▸ **WHAT TO WORK ON**: Where does the word "center" occur in the entries below? Copy every line that has it.

▸ **RECORDED DATA**:
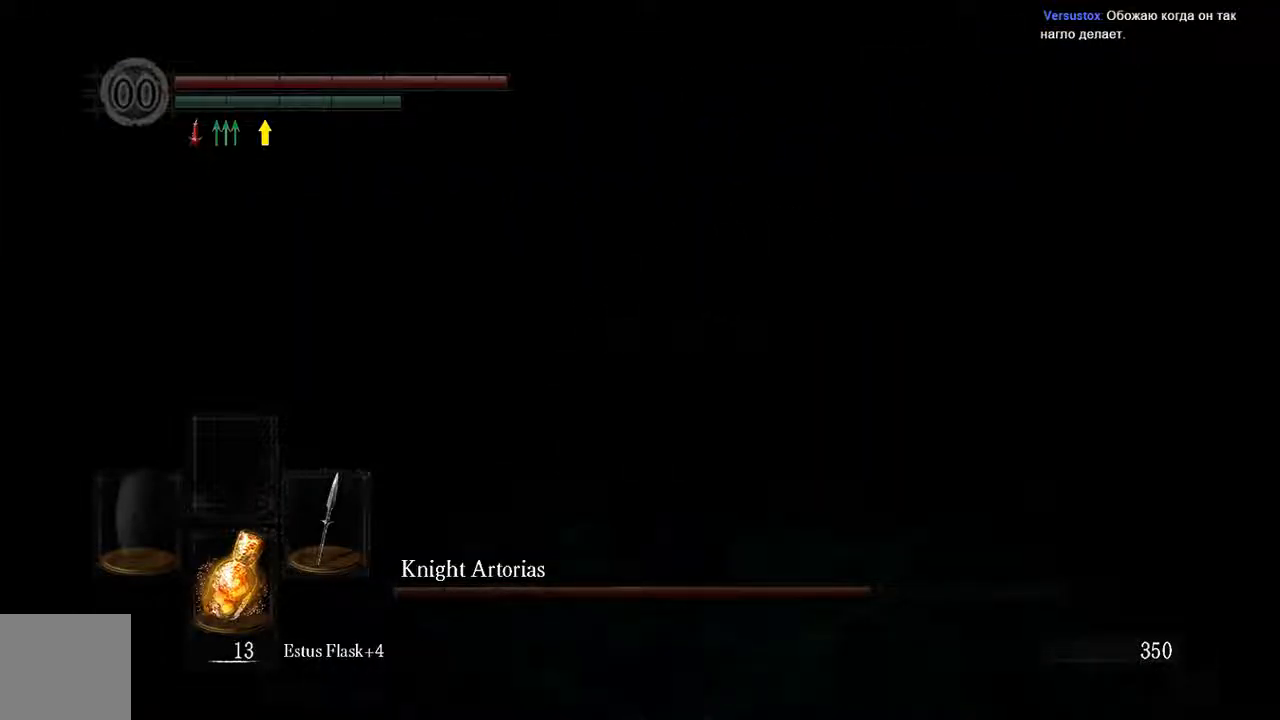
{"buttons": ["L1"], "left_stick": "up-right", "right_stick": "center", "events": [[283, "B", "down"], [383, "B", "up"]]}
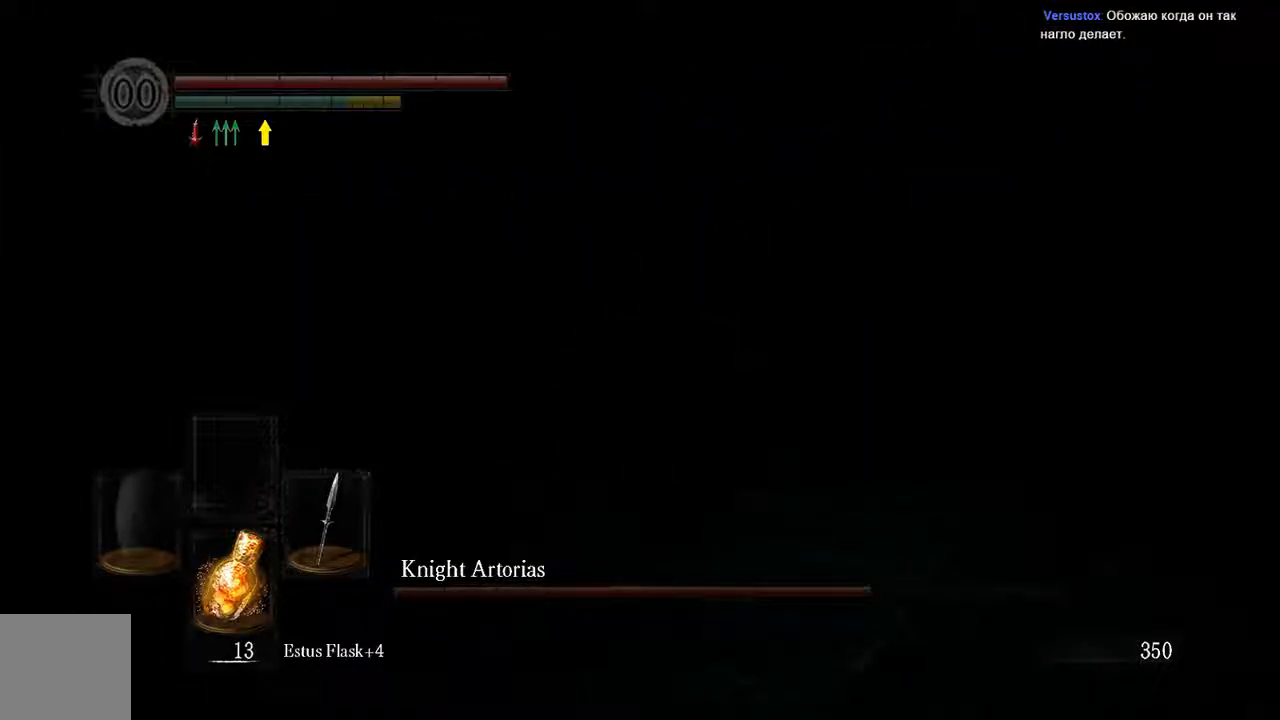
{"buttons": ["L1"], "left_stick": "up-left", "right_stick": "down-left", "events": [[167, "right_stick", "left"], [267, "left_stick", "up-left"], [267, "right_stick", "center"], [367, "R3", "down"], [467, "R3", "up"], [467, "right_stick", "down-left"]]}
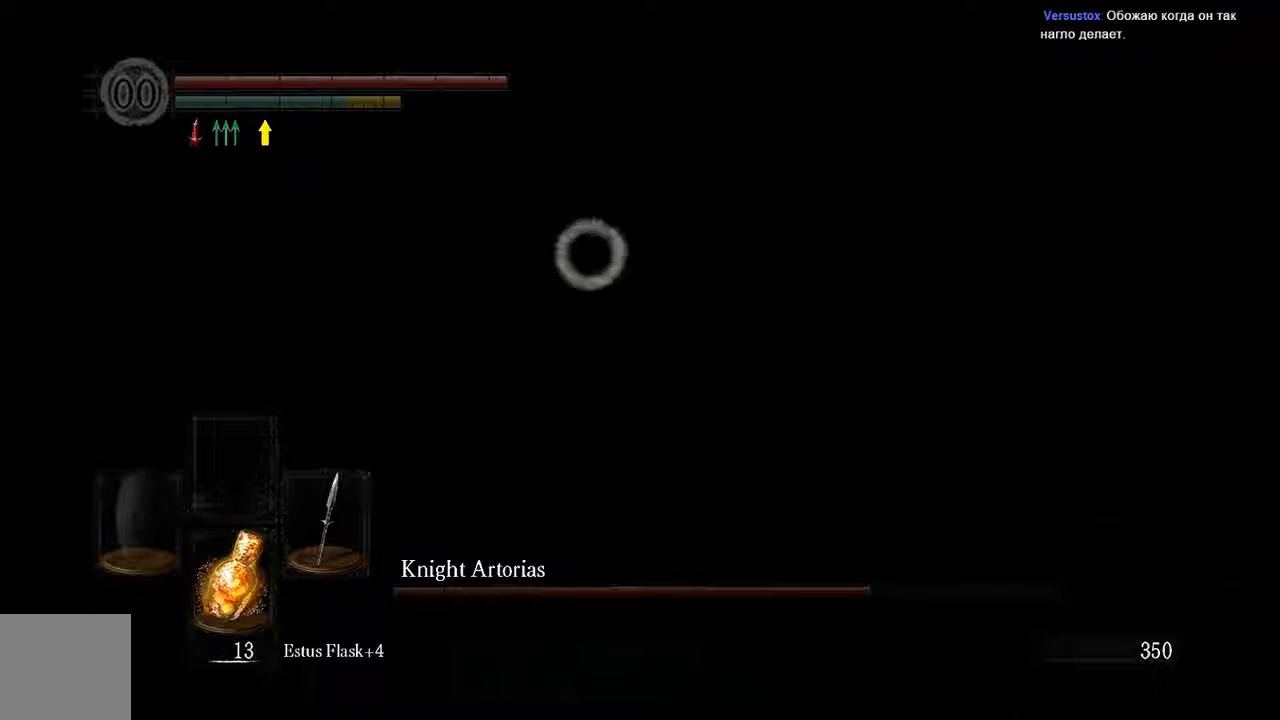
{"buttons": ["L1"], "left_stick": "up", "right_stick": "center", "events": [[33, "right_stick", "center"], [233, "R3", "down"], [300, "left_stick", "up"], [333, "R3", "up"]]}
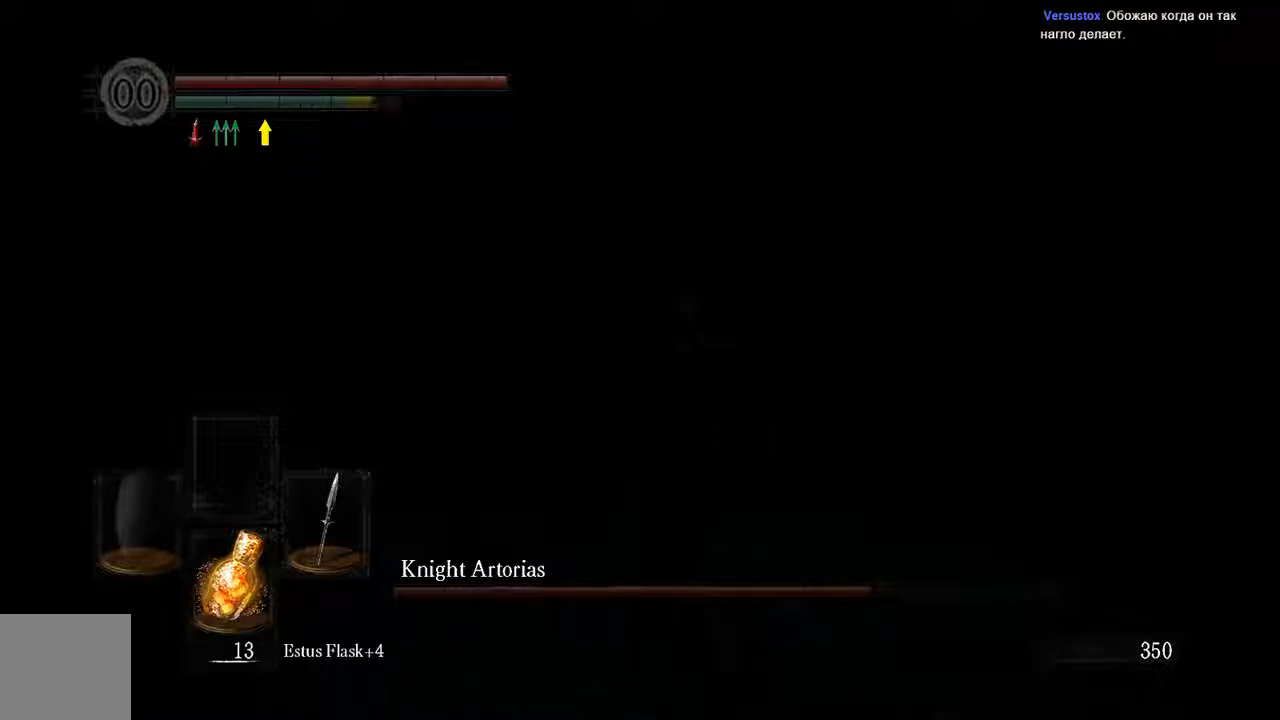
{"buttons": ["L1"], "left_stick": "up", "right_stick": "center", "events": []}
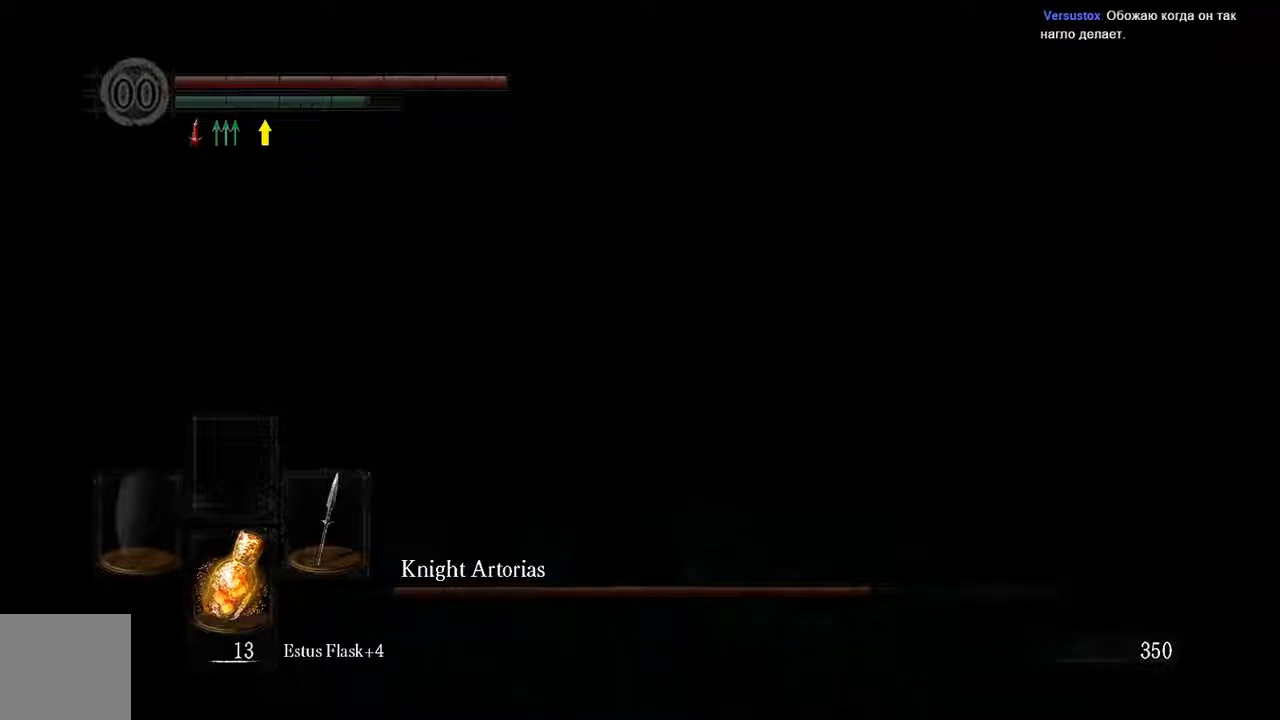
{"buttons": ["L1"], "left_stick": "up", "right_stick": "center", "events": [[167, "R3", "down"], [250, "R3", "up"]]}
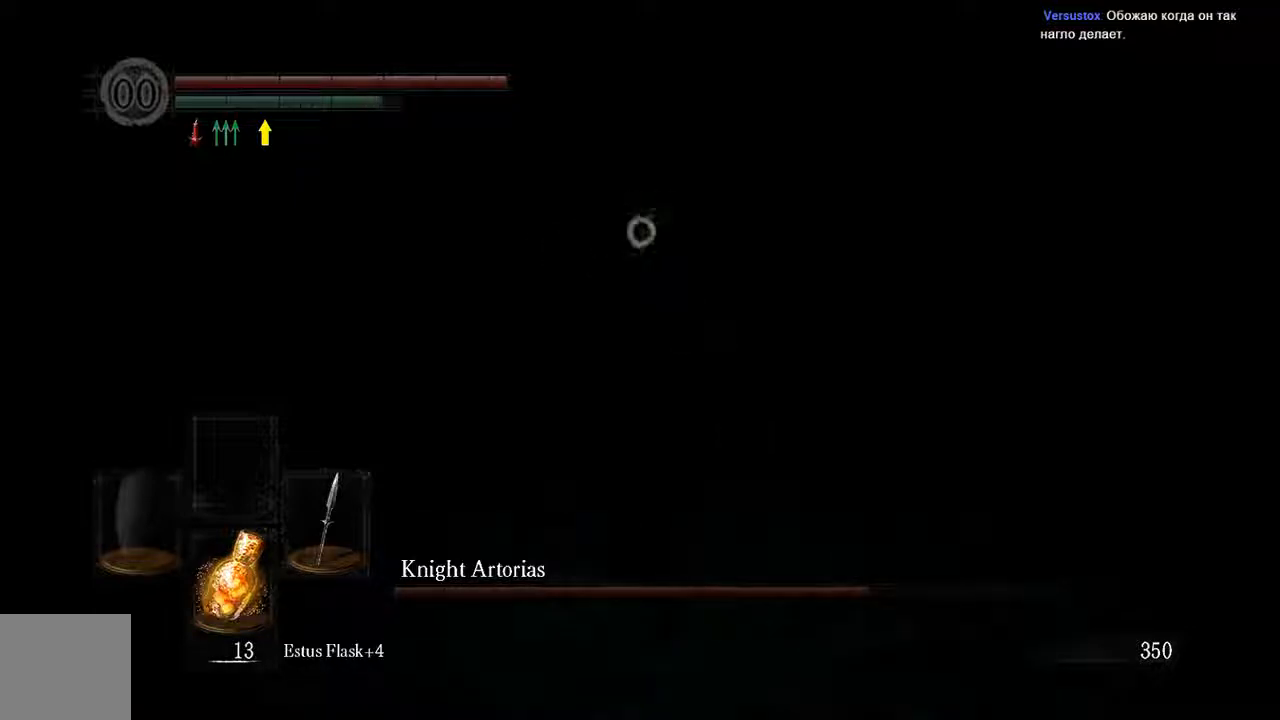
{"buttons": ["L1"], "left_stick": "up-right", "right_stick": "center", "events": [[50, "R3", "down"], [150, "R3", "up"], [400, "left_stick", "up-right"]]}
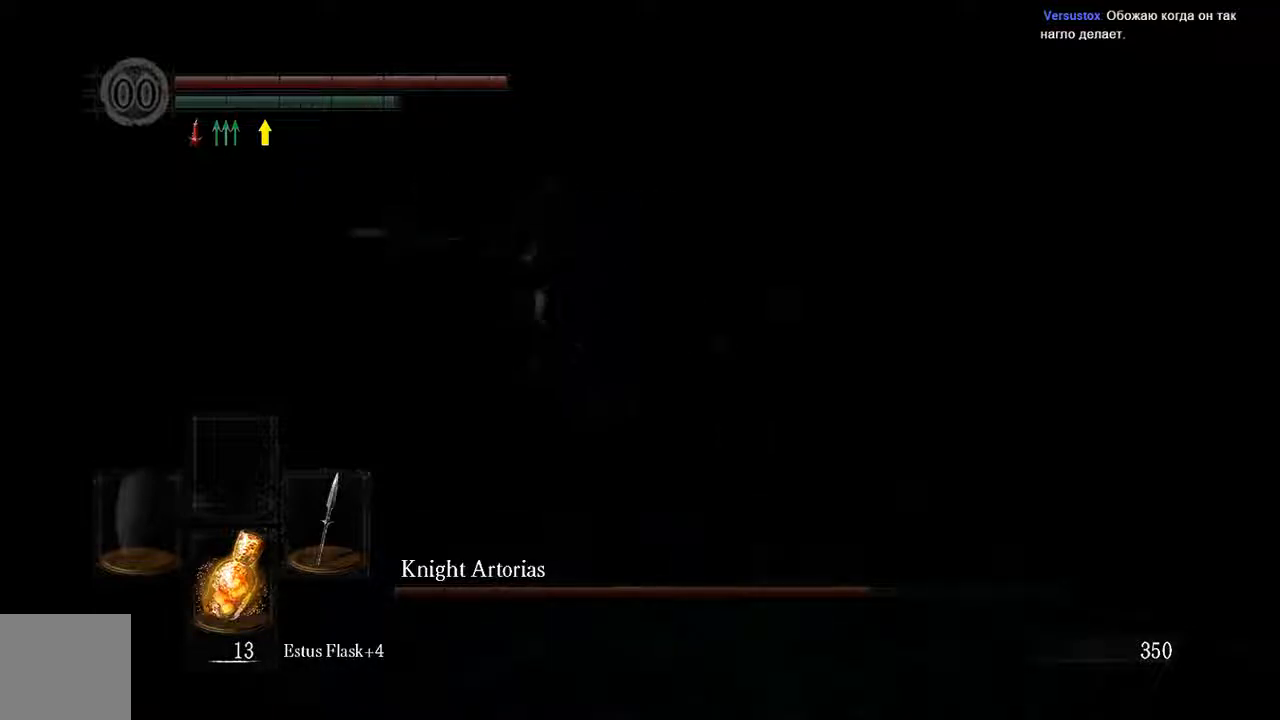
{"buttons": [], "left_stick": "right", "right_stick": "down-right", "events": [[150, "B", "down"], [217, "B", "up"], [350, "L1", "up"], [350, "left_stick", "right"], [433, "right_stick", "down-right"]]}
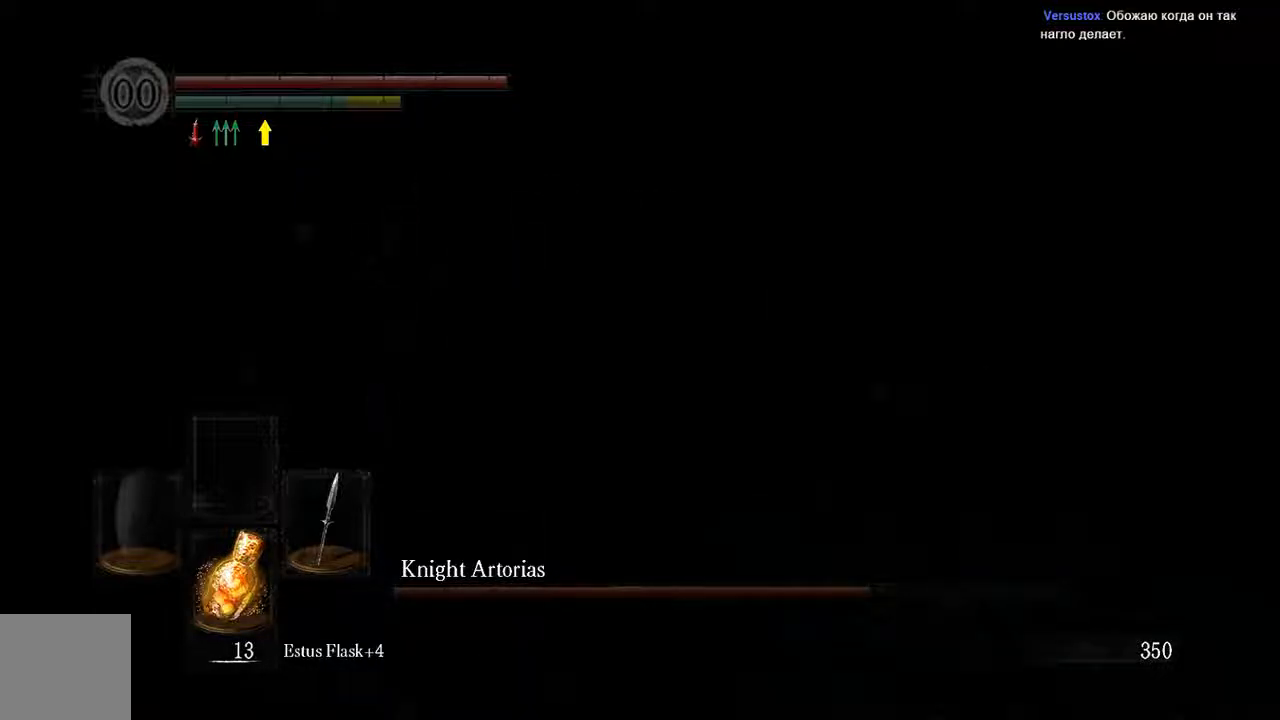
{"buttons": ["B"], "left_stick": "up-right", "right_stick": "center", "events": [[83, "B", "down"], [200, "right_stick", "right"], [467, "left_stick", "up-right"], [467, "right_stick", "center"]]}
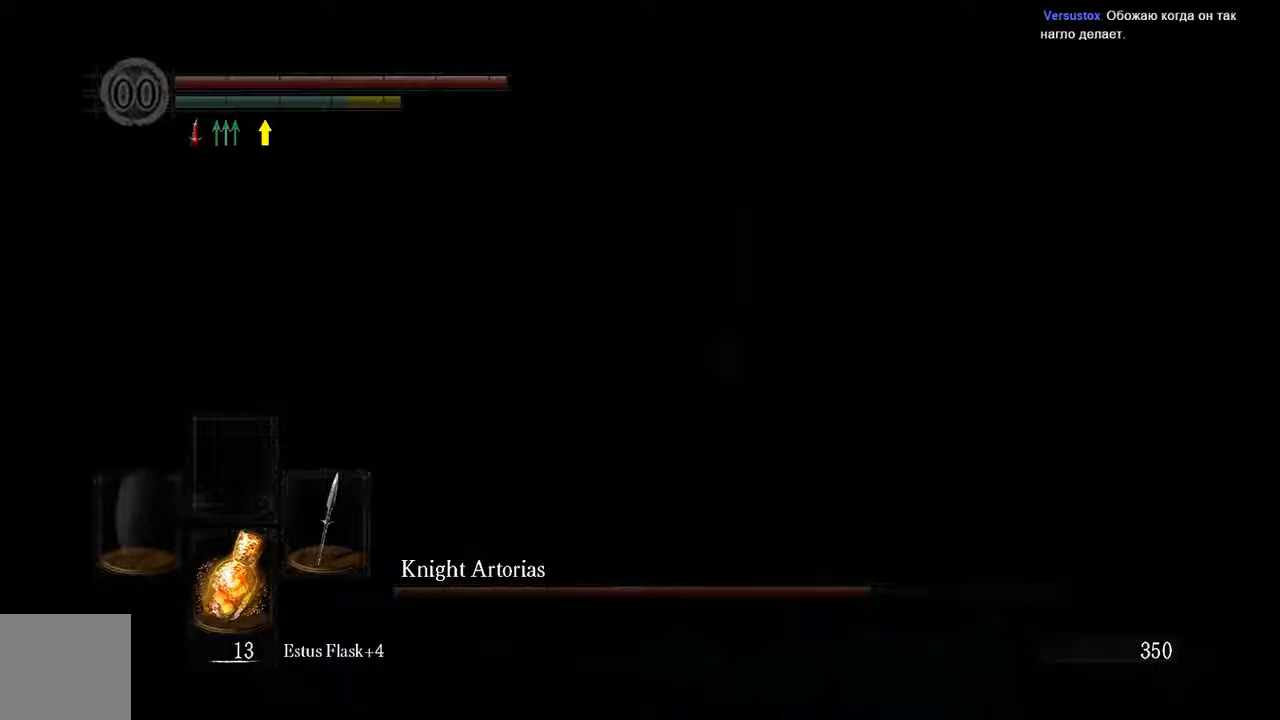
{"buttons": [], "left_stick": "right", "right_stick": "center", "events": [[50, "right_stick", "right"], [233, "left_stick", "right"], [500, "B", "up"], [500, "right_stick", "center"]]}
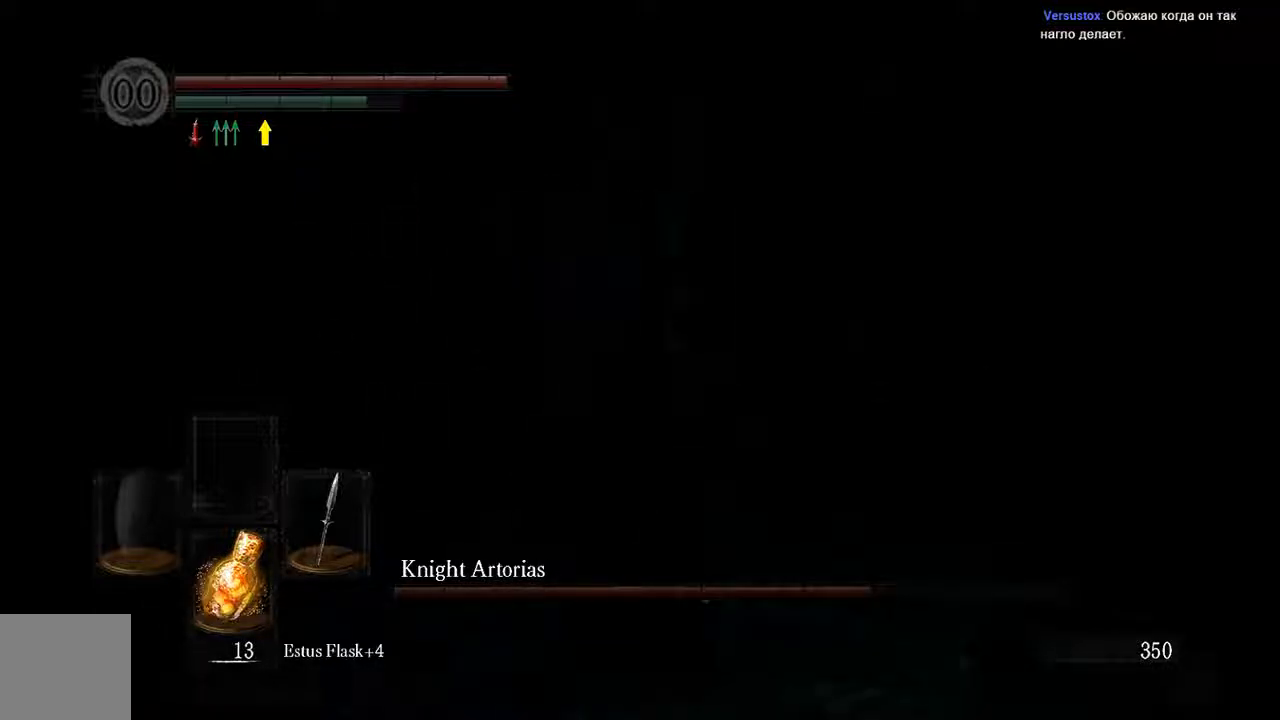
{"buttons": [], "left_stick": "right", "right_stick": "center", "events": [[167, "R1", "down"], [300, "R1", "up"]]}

▸ **ANSWER SECTION**:
{"buttons": ["L1"], "left_stick": "up-right", "right_stick": "center", "events": [[283, "B", "down"], [383, "B", "up"]]}
{"buttons": ["L1"], "left_stick": "up-left", "right_stick": "down-left", "events": [[167, "right_stick", "left"], [267, "left_stick", "up-left"], [267, "right_stick", "center"], [367, "R3", "down"], [467, "R3", "up"], [467, "right_stick", "down-left"]]}
{"buttons": ["L1"], "left_stick": "up", "right_stick": "center", "events": [[33, "right_stick", "center"], [233, "R3", "down"], [300, "left_stick", "up"], [333, "R3", "up"]]}
{"buttons": ["L1"], "left_stick": "up", "right_stick": "center", "events": []}
{"buttons": ["L1"], "left_stick": "up", "right_stick": "center", "events": [[167, "R3", "down"], [250, "R3", "up"]]}
{"buttons": ["L1"], "left_stick": "up-right", "right_stick": "center", "events": [[50, "R3", "down"], [150, "R3", "up"], [400, "left_stick", "up-right"]]}
{"buttons": ["B"], "left_stick": "up-right", "right_stick": "center", "events": [[83, "B", "down"], [200, "right_stick", "right"], [467, "left_stick", "up-right"], [467, "right_stick", "center"]]}
{"buttons": [], "left_stick": "right", "right_stick": "center", "events": [[50, "right_stick", "right"], [233, "left_stick", "right"], [500, "B", "up"], [500, "right_stick", "center"]]}
{"buttons": [], "left_stick": "right", "right_stick": "center", "events": [[167, "R1", "down"], [300, "R1", "up"]]}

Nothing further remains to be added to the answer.